**TASK DESCRIPTION**
Decide whether each statement below agrees with the citizenship test text. Answer yes or no for each and quote the words from the text that decide it.
1. The government provides migrants with 510 hours of English language tuition.
2. The new test is a conversational English test.
3. Language teachers say an adult would need 2,700 hours of tuition to reach the required standard.

(READING TEXT Opens)

To pass this new test, it will be necessary to have a standard of English equivalent to that expected of university entrants. It is not a conversational English test; it is a comprehensive test that requires skills in speaking, listening, comprehension and writing. The applicant will need to be able to write an essay to complete this test successfully. The standard required is referred to as IELTS level 6. That is the standard required by some universities for entrance to their courses. That would be a much higher standard than any country in Europe, including Britain. This will make it much harder for people from non-English-speaking countries to become Australian citizens. It will be almost impossible for most adult migrants from non-English-speaking countries to become proficient in English to that standard after completing the 510 hours of English language tuition provided by the government—effectively 13 weeks of full-time study.

There would be many Australians who have lived their whole life in Australia who would not have that standard of English competency. Teachers of language say an adult would need 2,700 hours of tuition—18 months of full-time study—to reach that standard. There is a real risk that requiring a standard unachievable for many migrants—because they will be working rather than sitting in a classroom learning the language—will create a permanent underclass of residents who will never be able to gain citizenship. They will live here, some will work here, but they won't be us. This could be a recipe for disaster. It may well unpick the fabric of our beautiful multicultural society.

The other measure proposed by this Turnbull government bill is to increase the waiting time before being eligible to apply for citizenship. I point out that, even though we're debating this legislation now—we haven't had a vote—this measure has already been implemented before this debate is finalised. How do I know this? Because the department is not currently processing applications. This is an arrogant minister—Minister Dutton—who has made a decision before the parliament has actually voted on the legislation that would implement this policy.

(READING TEXT Closes)
(DATA SECTION Opens)

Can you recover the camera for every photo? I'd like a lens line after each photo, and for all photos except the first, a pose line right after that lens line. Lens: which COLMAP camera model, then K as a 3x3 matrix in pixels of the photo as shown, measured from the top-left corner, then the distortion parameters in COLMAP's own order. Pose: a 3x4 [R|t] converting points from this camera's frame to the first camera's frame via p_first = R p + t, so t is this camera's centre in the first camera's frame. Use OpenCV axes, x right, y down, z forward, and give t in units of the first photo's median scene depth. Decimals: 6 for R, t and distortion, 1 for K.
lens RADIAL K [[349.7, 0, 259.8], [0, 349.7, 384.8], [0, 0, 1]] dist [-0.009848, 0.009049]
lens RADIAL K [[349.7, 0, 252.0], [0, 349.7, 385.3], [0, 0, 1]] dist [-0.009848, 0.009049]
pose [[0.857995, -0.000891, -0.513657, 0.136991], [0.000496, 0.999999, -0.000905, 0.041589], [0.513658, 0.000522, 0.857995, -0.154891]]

(DATA SECTION Closes)
(DATA SECTION Opens)

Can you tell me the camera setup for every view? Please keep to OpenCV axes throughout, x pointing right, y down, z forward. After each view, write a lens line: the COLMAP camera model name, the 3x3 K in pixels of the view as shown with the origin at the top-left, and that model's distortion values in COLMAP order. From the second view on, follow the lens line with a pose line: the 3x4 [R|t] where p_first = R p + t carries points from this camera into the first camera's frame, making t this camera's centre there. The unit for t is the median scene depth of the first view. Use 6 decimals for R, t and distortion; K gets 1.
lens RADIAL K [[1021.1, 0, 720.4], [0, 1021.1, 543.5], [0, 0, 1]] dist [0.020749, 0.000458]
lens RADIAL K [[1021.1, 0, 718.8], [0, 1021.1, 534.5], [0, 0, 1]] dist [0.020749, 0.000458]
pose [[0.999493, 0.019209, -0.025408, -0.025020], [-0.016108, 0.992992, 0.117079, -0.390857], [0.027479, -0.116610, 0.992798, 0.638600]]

(DATA SECTION Closes)

**TASK RESPONSE**
1. Yes: "the 510 hours of English language tuition provided by the government"
2. No: "It is not a conversational English test"
3. Yes: "Teachers of language say an adult would need 2,700 hours of tuition"